See you next Wednesday for more William Holden!


Portrait of Jennie

portrait of jennie

I’m struggling with how to write about director William Dieterle’s 1948 film, Portrait of Jennie, because it’s the kind of movie it’s better not to know too much about beforehand.  But how can you convince someone who’s never watched a certain movie to do so, without talking about it and possibly giving too much away?  It’s tricky!

In brief, Portrait of Jennie  is the story of Eben Adams (Joseph Cotten), a poverty-stricken artist who is struggling to give his paintings meaning and soul.  He meets Jennie (Jennifer Jones), a strange but lovely young girl who inspires his creativity and becomes his muse.  Each time he encounters Jennie she is much older than she was the last time he saw her, even though not much time has passed.  She refers to places and people long gone, seeming to have lived through events that happened many years before.

As Jennie grows into womanhood, she and Eben fall in love.  But who is Jennie?  Where does she come from and how can this really be happening?  Is there something otherworldly and out-of-time taking place, or is Eben losing his mind?  It’s a haunting, eerily romantic story of obsession, artistic inspiration, and a love that defies the boundaries of time and death.

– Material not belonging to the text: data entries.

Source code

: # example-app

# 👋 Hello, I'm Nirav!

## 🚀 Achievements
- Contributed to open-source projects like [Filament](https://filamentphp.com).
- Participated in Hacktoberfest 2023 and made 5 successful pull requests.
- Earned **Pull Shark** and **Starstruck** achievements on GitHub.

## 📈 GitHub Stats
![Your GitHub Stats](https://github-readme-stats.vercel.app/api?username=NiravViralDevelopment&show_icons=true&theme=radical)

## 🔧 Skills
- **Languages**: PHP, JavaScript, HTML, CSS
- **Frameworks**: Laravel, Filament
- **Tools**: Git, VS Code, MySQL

And already I fear I’ve said too much!

The actors in Portrait of Jennie are all simply wonderful, starting with Jennifer Jones.  Though she was in her late 20s when she played Jennie Appleton, Jones is very convincing as she ages from little girl to teenager to young woman.  Joseph Cotten gives a passionate but grounded performance as Eben Adams, providing the character with a certain realism in the midst of an ethereal story.  Cotten’s Eben is a very attractive, fascinating man and artist – one you can understand Jennie loving and searching for in spite of the seemingly insurmountable obstacles keeping them apart.

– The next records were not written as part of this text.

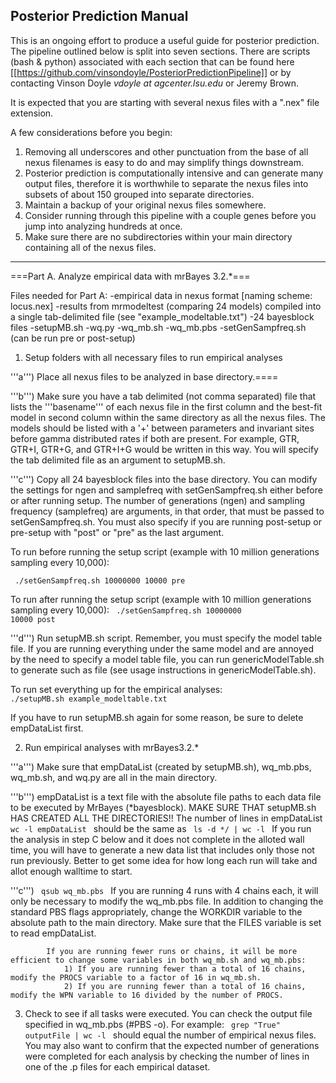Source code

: 
## Posterior Prediction Manual ##

This is an ongoing effort to produce a useful guide for posterior prediction. The pipeline outlined below is split into seven sections. There are scripts (bash & python) associated with each section that can be found here [[https://github.com/vinsondoyle/PosteriorPredictionPipeline]] or by contacting Vinson Doyle *vdoyle at agcenter.lsu.edu* or Jeremy Brown.

It is expected that you are starting with several nexus files with a ".nex" file extension. 

A few considerations before you begin: 
1) Removing all underscores and other punctuation from the base of all nexus filenames is easy to do and may simplify things downstream.
2) Posterior prediction is computationally intensive and can generate many output files, therefore it is worthwhile to separate the nexus files into subsets of about 150 grouped into separate directories.
3) Maintain a backup of your original nexus files somewhere.
4) Consider running through this pipeline with a couple genes before you jump into analyzing hundreds at once.
5) Make sure there are no subdirectories within your main directory containing all of the nexus files.

----

===Part A. Analyze empirical data with mrBayes 3.2.*===

Files needed for Part A:
-empirical data in nexus format [naming scheme: locus.nex]
-results from mrmodeltest (comparing 24 models) compiled into a single tab-delimited file (see "example_modeltable.txt")
-24 bayesblock files
-setupMB.sh
-wq.py
-wq_mb.sh
-wq_mb.pbs
-setGenSampfreq.sh (can be run pre or post-setup)

1. Setup folders with all necessary files to run empirical analyses

'''a''') Place all nexus files to be analyzed in base directory.====
                
'''b''') Make sure you have a tab delimited (not comma separated) file that lists the '''basename''' of each nexus file in the first column and the best-fit model in second column within the same directory as all the nexus files.
The models should be listed with a '+' between parameters and invariant sites before gamma distributed rates if both are present. For example, GTR, GTR+I, GTR+G, and GTR+I+G would be written in this way.  You will specify the tab delimited file as an argument to setupMB.sh. 
		
'''c''') Copy all 24 bayesblock files into the base directory. You can modify the settings for ngen and samplefreq with setGenSampfreq.sh either before or after running setup. The number of generations (ngen) and sampling frequency (samplefreq) are arguments, in that order, that must be passed to setGenSampfreq.sh. You must also specify if you are running post-setup or pre-setup with "post" or "pre" as the last argument.

To run before running the setup script (example with 10 million generations sampling every 10,000):

<code> ./setGenSampfreq.sh 10000000 10000 pre </code>

To run after running the setup script (example with 10 million generations sampling every 10,000):
<code> ./setGenSampfreq.sh 10000000 10000 post </code>

'''d''') Run setupMB.sh script. Remember, you must specify the model table file. If you are running everything under the same model and are annoyed by the need to specify a model table file, you can run genericModelTable.sh to generate such as file (see usage instructions in genericModelTable.sh).

To run set everything up for the empirical analyses:
<code> ./setupMB.sh example_modeltable.txt </code>

If you have to run setupMB.sh again for some reason, be sure to delete empDataList first.

		
2. Run empirical analyses with mrBayes3.2.*

'''a''') Make sure that empDataList (created by setupMB.sh), wq_mb.pbs, wq_mb.sh, and wq.py are all in the main directory.
		
'''b''') empDataList is a text file with the absolute file paths to each data file to be executed by MrBayes (*bayesblock). MAKE SURE THAT setupMB.sh HAS CREATED ALL THE DIRECTORIES!! The number of lines in empDataList <code> wc -l empDataList </code> should be the same as <code> ls -d */ | wc -l </code>  If you run the analysis in step C below and it does not complete in the alloted wall time, you will have to generate a new data list that includes only those not run previously. Better to get some idea for how long each run will take and allot enough walltime to start.

'''c''') <code> qsub wq_mb.pbs </code>
If you are running 4 runs with 4 chains each, it will only be necessary to modify the wq_mb.pbs file. In addition to changing the standard PBS flags appropriately, change the WORKDIR variable to the absolute path to the main directory. Make sure that the FILES variable is set to read empDataList.
	 		
			If you are running fewer runs or chains, it will be more efficient to change some variables in both wq_mb.sh and wq_mb.pbs:
				1) If you are running fewer than a total of 16 chains, modify the PROCS variable to a factor of 16 in wq_mb.sh.
				2) If you are running fewer than a total of 16 chains, modify the WPN variable to 16 divided by the number of PROCS.
		
3. Check to see if all tasks were executed. You can check the output file specified in wq_mb.pbs (#PBS -o). For example: <code> grep "True" outputFile | wc -l </code>  should equal the number of empirical nexus files. You may also want to confirm that the expected number of generations were completed for each analysis by checking the number of lines in one of the .p files for each empirical dataset.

The supporting actors are great too, portrait - cotten barrymoreespecially Ethel Barrymore as Miss Spinney, Eben’s art dealer.  She’s a source of wisdom, humor, understanding and kindness at times when he needs those things most.  David Wayne plays Eben’s best friend, another loveable character who looks out for and helps his pal.  He’s also very funny, providing a touch of comic relief in a film that’s otherwise rather melancholy.

The movie is a feast for the eyes and ears.  The cinematography is gorgeous and atmospheric.  Often views are seen through a filter that makes the scene resemble an oil painting on canvas, like something Eben might have painted.  Also interesting is the use of color in the film.  Most of the movie is in black and white, but at key moments toward the end, washes of color and even vivid Technicolor are used to stunning effect.

Producer David O. Selznick had the film shot on location in New York City, and when Eben and Jennie walk through a snowy Central Park, their breath coming out in puffs of steam, you can almost feel the cold yourself.  Those moments of realism make the dreamier, more mystical moments – as when Jennie leaves Eben and disappears in the gloaming – that much more striking. 

Composer Dimitri Tiomkin incorporated music by French impressionist composer Claude Debussy into his memorable score.  Bernard Herrmann (who among his many credits wrote the score to another superb supernatural romance, The Ghost and Mrs. Muir) was initially slated to write the movie’s music, but he had to back out due to production delays.  Herrmann did write the strange little song Jennie sings to Eben at their first meeting, however.  Hearing it gives me me chills — it’s spooky and beautiful, setting the tone for the rest of the movie very well.

It’s difficult to do Portrait of Jennie justice with mere words.  It does what great movies are so good at – taking the viewer out of his or her own time, place and prosaic reality and into another world.

Much like with Peter Ibbetson, which I wrote about last month, it helps to check your cynicism a the door and give yourself over to the sheer romanticism and beauty of the movie.  When you do that, it’s easy to be swept away by the mystery and mysticism of Portrait of Jennie.